### What this task involves
Go through the data and retrieve each line that includes the string "cannot".

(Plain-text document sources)
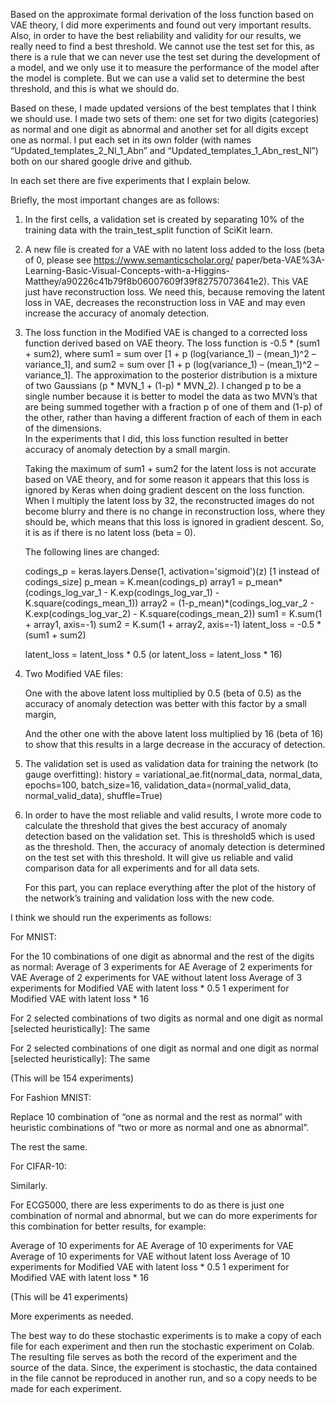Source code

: Based on the approximate formal derivation of the loss function based on VAE theory, I did more experiments and found out very important
results. Also, in order to have the best reliability and validity for our results, we really need to find a best threshold. We cannot use
the test set for this, as there is a rule that we can never use the test set during the development of a model, and we only use it
to measure the performance of the model after the model is complete.  But we can use a valid set to determine the best threshold, 
and this is what we should do.

Based on these, I made updated versions of the best templates that I think we should use. I made two sets of them: one set for 
two digits (categories) as normal and one digit as abnormal and another set for all digits except one as normal. I put each set 
in its own folder (with names “Updated_templates_2_Nl_1_Abn” and “Updated_templates_1_Abn_rest_Nl”) both on our shared google drive 
and github.

In each set there are five experiments that I explain below.

Briefly, the most important changes are as follows:

1) In the first cells, a validation set is created by separating 10% of the training data with the train_test_split function of SciKit learn.
2) A new file is created for a VAE with no latent loss added to the loss (beta of 0, please see https://www.semanticscholar.org/ 
   paper/beta-VAE%3A-Learning-Basic-Visual-Concepts-with-a-Higgins-Matthey/a90226c41b79f8b06007609f39f82757073641e2). 
   This VAE just have reconstruction loss. We need this, because removing the latent loss in VAE, decreases the reconstruction loss in VAE 
   and may even increase the accuracy of anomaly detection.
3) The loss function in the Modified VAE is changed to a corrected loss function derived based on VAE theory. The loss function is 
   -0.5 * (sum1 + sum2), where sum1 = sum over [1 + p (log(variance_1) – (mean_1)^2 – variance_1], 
   and sum2 = sum over [1 + p (log(variance_1) – (mean_1)^2 – variance_1]. 
   The approximation to the posterior distribution is a mixture of two Gaussians (p * MVN_1 + (1-p) * MVN_2). 
   I changed p to be a single number because it is better to model the data as two MVN’s that are being summed together with 
   a fraction p of one of them and (1-p) of the other, rather than having a different fraction of each of them in each of the dimensions.  
   In the experiments that I did, this loss function resulted in better accuracy of anomaly detection by a small margin.
   
   Taking the maximum of sum1 + sum2 for the latent loss is not accurate based on VAE theory, and for some reason it appears that 
   this loss is ignored by Keras when doing gradient descent on the loss function. When I multiply the latent loss by 32, 
   the reconstructed images do not become blurry and there is no change in reconstruction loss, where they should be, 
   which means that this loss is ignored in gradient descent. So, it is as if there is no latent loss (beta = 0).  
 
   The following lines are changed: 
   
   codings_p = keras.layers.Dense(1, activation='sigmoid')(z)   [1 instead of codings_size]
   p_mean = K.mean(codings_p)
   array1 = p_mean*(codings_log_var_1 - K.exp(codings_log_var_1) - K.square(codings_mean_1))
   array2 = (1-p_mean)*(codings_log_var_2 - K.exp(codings_log_var_2) - K.square(codings_mean_2))
   sum1 = K.sum(1 + array1, axis=-1)
   sum2 = K.sum(1 + array2, axis=-1)
   latent_loss = -0.5 * (sum1 + sum2)

   latent_loss = latent_loss * 0.5        (or latent_loss = latent_loss * 16)        

4) Two Modified VAE files: 
   
   One with the above latent loss multiplied by 0.5 (beta of 0.5) as the accuracy of anomaly detection was better with this factor 
   by a small margin, 
   
   And the other one with the above latent loss multiplied by 16 (beta of 16) to show that this results in 
   a large decrease in the accuracy of detection.
   
5) The validation set is used as validation data for training the network (to gauge overfitting):
history = variational_ae.fit(normal_data, normal_data, epochs=100, batch_size=16, 
               validation_data=(normal_valid_data, normal_valid_data), shuffle=True)
               
6) In order to have the most reliable and valid results, I wrote more code to calculate the threshold that gives the best accuracy of 
   anomaly detection based on the validation set. This is threshold5 which is used as the threshold. Then, the accuracy of 
   anomaly detection is determined on the test set with this threshold. It will give us reliable and valid comparison data for 
   all experiments and for all data sets.
   
   For this part, you can replace everything after the plot of the history of the network’s training and validation loss with the new code.

I think we should run the experiments as follows:

For MNIST: 

For the 10 combinations of one digit as abnormal and the rest of the digits as normal:
Average of 3 experiments for AE
Average of 2 experiments for VAE
Average of 2 experiments for VAE without latent loss
Average of 3 experiments for Modified VAE with latent loss * 0.5
1 experiment for Modified VAE with latent loss * 16

For 2 selected combinations of two digits as normal and one digit as normal [selected heuristically]:
The same

For 2 selected combinations of one digit as normal and one digit as normal [selected heuristically]:
The same

(This will be 154 experiments)

For Fashion MNIST:

Replace 10 combination of “one as normal and the rest as normal” with heuristic combinations of “two or more as normal and one as abnormal”.

The rest the same.

For CIFAR-10: 

Similarly.

For ECG5000, there are less experiments to do as there is just one combination of normal and abnormal, but we can do more experiments 
for this combination for better results, for example:

Average of 10 experiments for AE
Average of 10 experiments for VAE
Average of 10 experiments for VAE without latent loss
Average of 10 experiments for Modified VAE with latent loss * 0.5
1 experiment for Modified VAE with latent loss * 16

(This will be 41 experiments)

More experiments as needed.

The best way to do these stochastic experiments is to make a copy of each file for each experiment and then run 
the stochastic experiment on Colab. The resulting file serves as both the record of the experiment and the source of the data. 
Since, the experiment is stochastic, the data contained in the file cannot be reproduced in another run, and so 
a copy needs to be made for each experiment.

### Task answer
results. Also, in order to have the best reliability and validity for our results, we really need to find a best threshold. We cannot use
Since, the experiment is stochastic, the data contained in the file cannot be reproduced in another run, and so 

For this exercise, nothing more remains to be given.